Virgin Australia will seek public input over a plan to offer priority boarding for veterans and recognise them on flights.
The consultation move follows mixed reaction from the public and veterans over the airline’s plan to introduce the US-style measure.
The feedback will inform the airline’s next step.
Naval Association of Australia Port Macquarie Branch president Len Barker said the measure worked in America which had very different customs.
“It’s something that works there but I don’t think it would work here,” he said.
“There is enough recognition for veterans in other ways which are a lot more public than they are in America.”
Mr Barker said the public consultation decision was probably the best way forward.
Port Macquarie RSL Sub-branch president Greg Laird welcomed the airline’s public consultation decision.
He said plan for the airline to acknowledge veterans was a good gesture but he didn’t know how it was going to work.
Virgin Australia’s statement on November 5 outlined its position.

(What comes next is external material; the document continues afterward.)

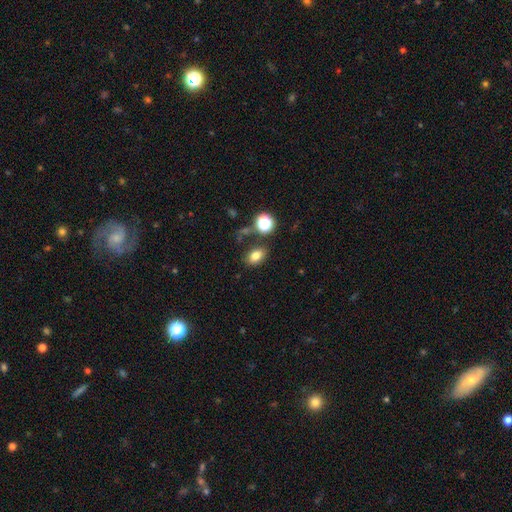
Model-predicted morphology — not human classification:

“We are very mindful of the response that our announcement about recognising people who have served in defence has had today,” the statement said.
“It was a gesture genuinely done to pay respects to those who have served our country.
“Over the coming months, we will consult with community groups and our own team members who have served in defence to determine the best way forward.
“If this process determines that public acknowledgement of their service through optional priority boarding or any announcement is not appropriate, then we will certainly be respectful of that.”